• _Task to complete_
Extract each line of the data that contains the string "Würzburg".

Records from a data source
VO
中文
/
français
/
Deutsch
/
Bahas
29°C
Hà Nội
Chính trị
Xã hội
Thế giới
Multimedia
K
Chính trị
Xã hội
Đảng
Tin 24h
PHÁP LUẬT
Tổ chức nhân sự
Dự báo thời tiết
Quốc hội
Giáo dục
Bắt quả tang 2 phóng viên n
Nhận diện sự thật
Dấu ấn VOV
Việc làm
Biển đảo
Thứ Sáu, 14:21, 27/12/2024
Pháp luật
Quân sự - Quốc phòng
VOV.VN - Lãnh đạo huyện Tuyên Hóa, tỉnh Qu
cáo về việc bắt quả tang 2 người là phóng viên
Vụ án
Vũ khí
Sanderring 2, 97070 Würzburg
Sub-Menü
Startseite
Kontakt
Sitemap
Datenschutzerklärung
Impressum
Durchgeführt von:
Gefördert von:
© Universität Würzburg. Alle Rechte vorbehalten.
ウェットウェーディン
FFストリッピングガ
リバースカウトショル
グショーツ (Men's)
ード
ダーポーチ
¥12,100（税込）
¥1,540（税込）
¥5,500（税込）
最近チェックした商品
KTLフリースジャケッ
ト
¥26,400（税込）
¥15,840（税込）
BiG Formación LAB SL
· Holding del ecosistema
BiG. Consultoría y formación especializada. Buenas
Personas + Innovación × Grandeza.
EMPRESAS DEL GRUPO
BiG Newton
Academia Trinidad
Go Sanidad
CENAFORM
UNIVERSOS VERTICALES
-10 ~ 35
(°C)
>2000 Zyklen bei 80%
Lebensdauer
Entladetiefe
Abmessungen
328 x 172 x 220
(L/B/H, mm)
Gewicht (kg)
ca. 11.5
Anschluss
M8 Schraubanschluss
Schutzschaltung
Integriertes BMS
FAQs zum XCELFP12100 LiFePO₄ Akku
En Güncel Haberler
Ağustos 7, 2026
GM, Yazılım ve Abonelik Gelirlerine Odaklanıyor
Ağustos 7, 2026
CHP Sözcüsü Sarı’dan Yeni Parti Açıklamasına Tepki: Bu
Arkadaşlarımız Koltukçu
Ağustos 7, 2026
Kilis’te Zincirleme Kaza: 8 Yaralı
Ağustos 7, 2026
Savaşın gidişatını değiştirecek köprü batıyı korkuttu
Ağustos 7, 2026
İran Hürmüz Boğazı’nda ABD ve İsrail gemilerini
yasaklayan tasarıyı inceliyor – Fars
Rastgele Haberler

• _The completed task_
Sanderring 2, 97070 Würzburg
© Universität Würzburg. Alle Rechte vorbehalten.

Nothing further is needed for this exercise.